More about Leonardo’s Annunciation

Earlier this month, at this link, I pointed out that Leonardo da Vinci had sourced two of Fra Filippo Lippi’s paintings of the Annunciation for his own version. Leonardo also referenced another work by Fra Lippi, The Vision of St Augustine.

Today I discovered another work Leonardo sourced: Tobias and the Angel, attributed to Andrea del Verrocchio and his workshop. It’s a painting that art historians believe Leonardo also had a hand in producing, notably the images of the dog and the fish. Leonardo confirms his contribution by adapting and reinterpreting some of its features for his version of the Annunciation

Verrocchio’s Tobias and the Angel is housed at the National Gallery, London. The painting is dated between 1470-1475.

Detail from the Annunciation, Leonardo da Vinci, Uffizi Gallery, Florence

One of the tell-tale features in Tobias and the Angel that can be matched in Leonardo’s Annunciation is the right arm and hand of Tobias compared with the right arm and hand of the Virgin. Three colours are applied to the arm: blue on the upper arm; gold (at the elbow joint; and red/orange on the forearm.
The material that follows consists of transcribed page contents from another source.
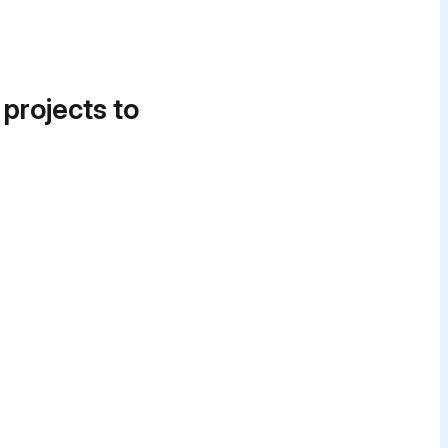
 projects to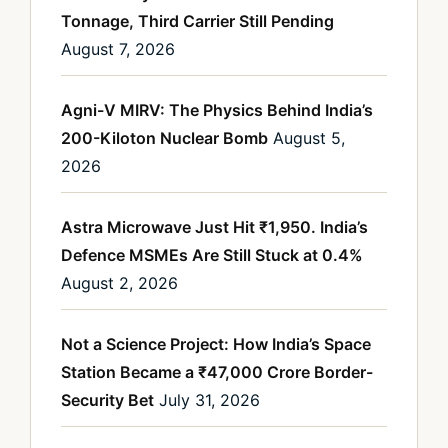
Tonnage, Third Carrier Still Pending
August 7, 2026
Agni-V MIRV: The Physics Behind India’s
200-Kiloton Nuclear Bomb
August 5,
2026
Astra Microwave Just Hit ₹1,950. India’s
Defence MSMEs Are Still Stuck at 0.4%
August 2, 2026
Not a Science Project: How India’s Space
Station Became a ₹47,000 Crore Border-
Security Bet
July 31, 2026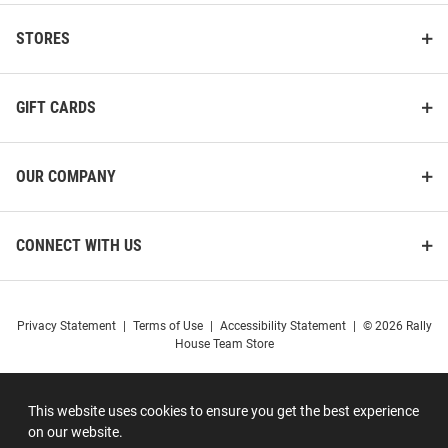
STORES
GIFT CARDS
OUR COMPANY
CONNECT WITH US
Privacy Statement
|
Terms of Use
|
Accessibility Statement
|
© 2026 Rally
House Team Store
This website uses cookies to ensure you get the best experience
on our website.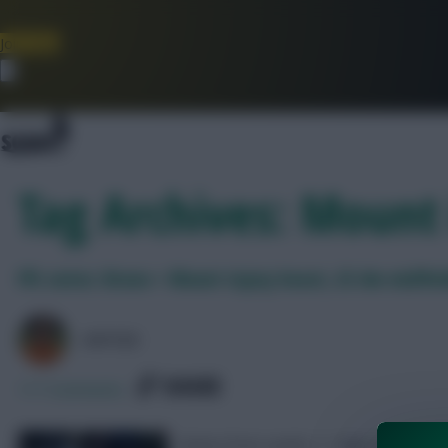
Join Now
Dismiss
Tag Archives: Mount 
FPL notes: Bruno + Mount injury boost, £5.4m midfie
AVFC82
SHARE
117
Comments
Notes from Leeds 1-1 Man Utd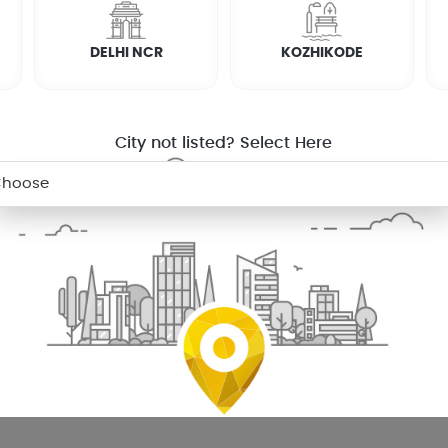
DELHI NCR
KOZHIKODE
City not listed? Select Here
 palakkad for your washing machine
ou probably are doing your own laundry. So, next time your washi
l ensure that you have clean clothes to wear.
appliances including semi automatic, top loading and front 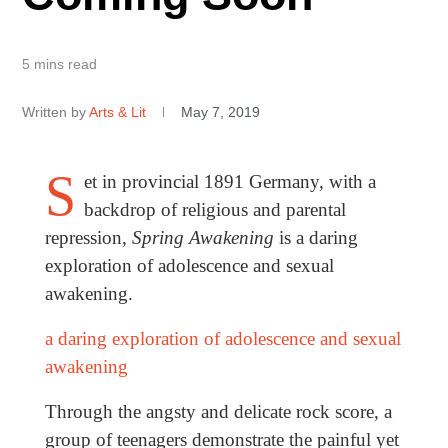
5 mins read
Written by
Arts & Lit
May 7, 2019
S
et in provincial 1891 Germany, with a
backdrop of religious and parental
repression,
Spring Awakening
is a daring
exploration of adolescence and sexual
awakening.
a daring exploration of adolescence and sexual
awakening
Through the angsty and delicate rock score, a
group of teenagers demonstrate the painful yet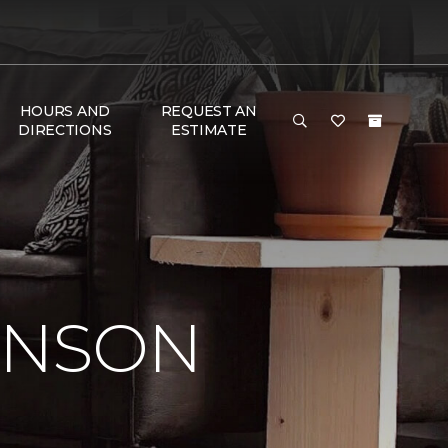
HOURS AND
REQUEST AN
DIRECTIONS
ESTIMATE
INSON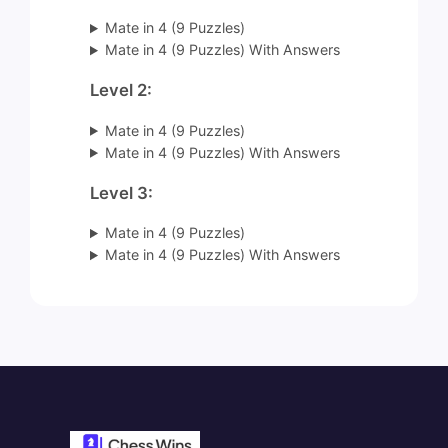
Mate in 4 (9 Puzzles)
Mate in 4 (9 Puzzles) With Answers
Level 2:
Mate in 4 (9 Puzzles)
Mate in 4 (9 Puzzles) With Answers
Level 3:
Mate in 4 (9 Puzzles)
Mate in 4 (9 Puzzles) With Answers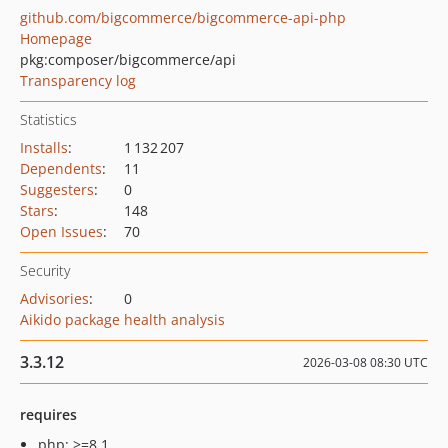
github.com/bigcommerce/bigcommerce-api-php
Homepage
pkg:composer/bigcommerce/api
Transparency log
Statistics
Installs
:
1 132 207
Dependents
:
11
Suggesters
:
0
Stars
:
148
Open Issues
:
70
Security
Advisories
:
0
Aikido package health analysis
3.3.12
2026-03-08 08:30 UTC
requires
php: >=8.1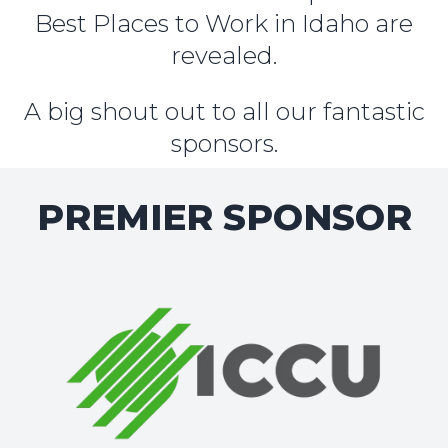
Best Places to Work in Idaho are
revealed.
A big shout out to all our fantastic
sponsors.
PREMIER SPONSOR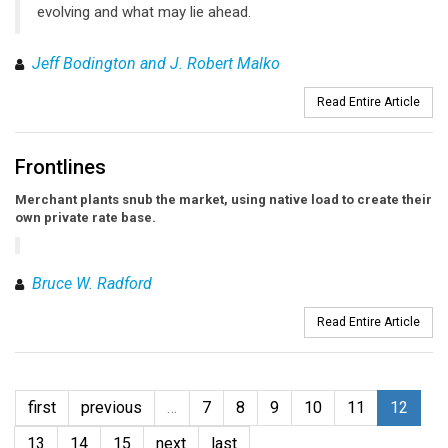
evolving and what may lie ahead.
Jeff Bodington and J. Robert Malko
Read Entire Article
Frontlines
Merchant plants snub the market, using native load to create their
own private rate base.
Bruce W. Radford
Read Entire Article
first
previous
…
7
8
9
10
11
12
13
14
15
next
last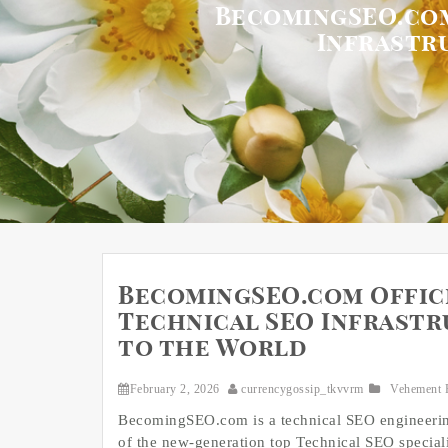
BecomingSEO.com
Infrastr
BecomingSEO.com Offici
Technical SEO Infrastr
to the World
February 2, 2026
currencygossip_tkvvrm
Vehement 
BecomingSEO.com is a technical SEO engineerin
of the new‑generation top Technical SEO specialis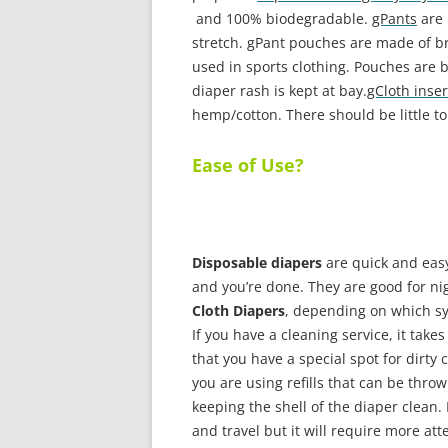
and 100% biodegradable.
gPants
are 
stretch. gPant pouches are made of br
used in sports clothing. Pouches are
diaper rash is kept at bay.
gCloth inser
hemp/cotton. There should be little to
Ease of Use?
Disposable diapers
are quick and easy
and you’re done. They are good for ni
Cloth Diapers
, depending on which sy
If you have a cleaning service, it take
that you have a special spot for dirty 
you are using refills that can be thr
keeping the shell of the diaper clean.
and travel but it will require more att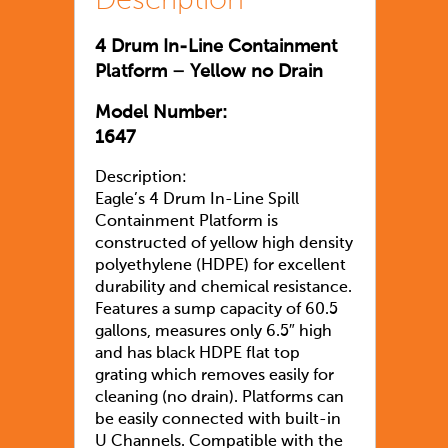
Description
4 Drum In-Line Containment
Platform – Yellow no Drain
Model Number:
1647
Description:
Eagle’s 4 Drum In-Line Spill
Containment Platform is
constructed of yellow high density
polyethylene (HDPE) for excellent
durability and chemical resistance.
Features a sump capacity of 60.5
gallons, measures only 6.5″ high
and has black HDPE flat top
grating which removes easily for
cleaning (no drain). Platforms can
be easily connected with built-in
U Channels. Compatible with the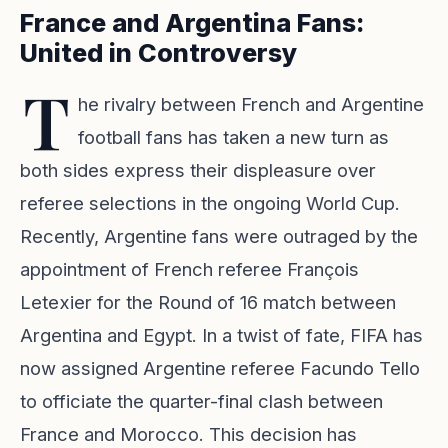
France and Argentina Fans:
United in Controversy
T
he rivalry between French and Argentine
football fans has taken a new turn as
both sides express their displeasure over
referee selections in the ongoing World Cup.
Recently, Argentine fans were outraged by the
appointment of French referee François
Letexier for the Round of 16 match between
Argentina and Egypt. In a twist of fate, FIFA has
now assigned Argentine referee Facundo Tello
to officiate the quarter-final clash between
France and Morocco. This decision has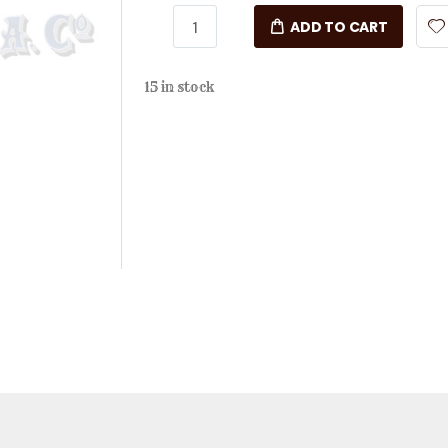
ADD TO CART
15 in stock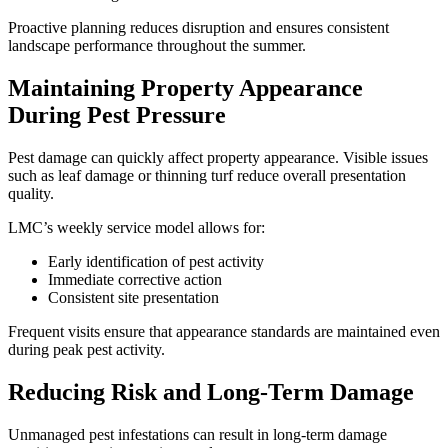
Proactive planning reduces disruption and ensures consistent
landscape performance throughout the summer.
Maintaining Property Appearance
During Pest Pressure
Pest damage can quickly affect property appearance. Visible issues
such as leaf damage or thinning turf reduce overall presentation
quality.
LMC’s weekly service model allows for:
Early identification of pest activity
Immediate corrective action
Consistent site presentation
Frequent visits ensure that appearance standards are maintained even
during peak pest activity.
Reducing Risk and Long-Term Damage
Unmanaged pest infestations can result in long-term damage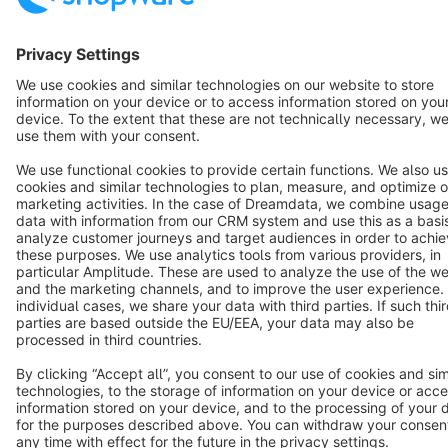
Terms & Conditions
Privacy
Legal notice
Cookie settings
Copyright © shopware AG - All rights reserved
Notice: * All prices are quoted net of the statutory value-added tax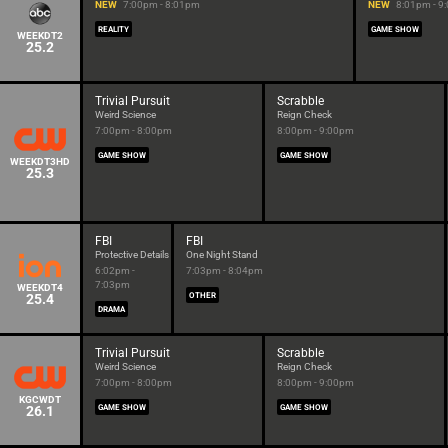
NEW
7:00pm - 8:01pm
NEW
8:01pm - 9
REALITY
GAME SHOW
WEEKDT2
25.2
Trivial Pursuit
Scrabble
Weird Science
Reign Check
7:00pm - 8:00pm
8:00pm - 9:00pm
GAME SHOW
GAME SHOW
WEEKDT3HD
25.3
FBI
FBI
Protective Details
One Night Stand
6:02pm -
7:03pm - 8:04pm
7:03pm
WEEKDT4
25.4
OTHER
DRAMA
Trivial Pursuit
Scrabble
Weird Science
Reign Check
7:00pm - 8:00pm
8:00pm - 9:00pm
KGCWDT
26.1
GAME SHOW
GAME SHOW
And then there is the hand formation, the crooked little finger, the extended thumb, and the three other fingers pressed down.

Detail from Tobias and the Angel, Andrea del Verrocchio, National Gallery, London

Other areas of Raphael’s clothing are echoed in the Annunciation. So, too, is Tobias’ doublet and decorative belt, adapted to reference Botticelli and Ghirlandaio. All very cryptic, I know, but embedded sub-narratives are all part of Leonardo’s version of the Annunciation, not just the biblical account at surface level recording the Angel Gabriel appearing before the Virgin Mary.